| AIM OF THE EXERCISE |
In the news report below about the Towers football forfeit, how much was the school fined by the GHSA?

Towers has become the third high school football team in the county in less than a year to forfeit a game for the use of an ineligible player.
A player who rushed for nearly 150 yards in the Titans’ 30-21 win over Central Macon on Aug. 27 was declared academically ineligible after it was discovered he was two credits short of eligibility, a DeKalb school official said.
“He was a transfer, and he didn’t disclose his total transcript to the school,” said DeKalb County athletic director Ron Sebree. “He also had not been submitted to the [Georgia High School Association] as a student-athlete. The principal self-reported it on Monday [Aug. 30].”
In addition to the forfeit, the school was fined $250 by the GHSA, Sebree said. Towers coach Marvin Jones, who is in his first season with the Titans, did not return phone calls by press time.

| AVAILABLE DATA |
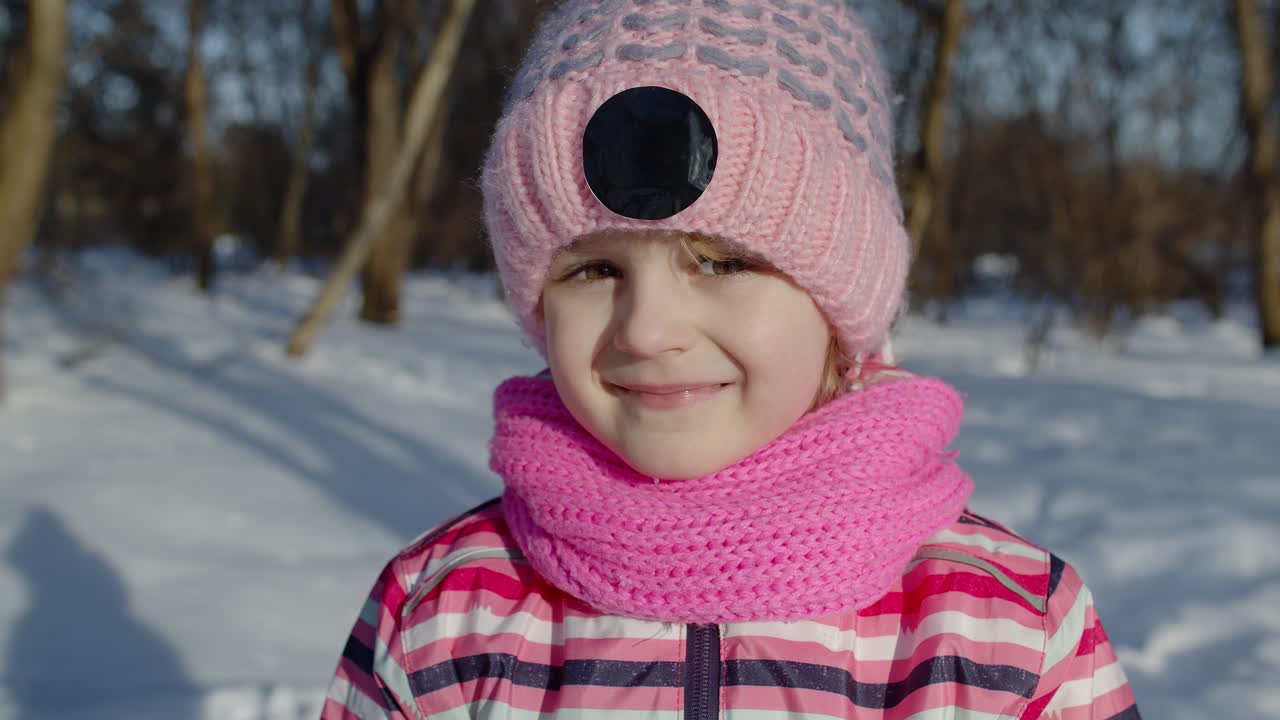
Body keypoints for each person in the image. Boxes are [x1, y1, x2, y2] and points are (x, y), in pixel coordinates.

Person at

| ANSWER TO THIS TASK |
$250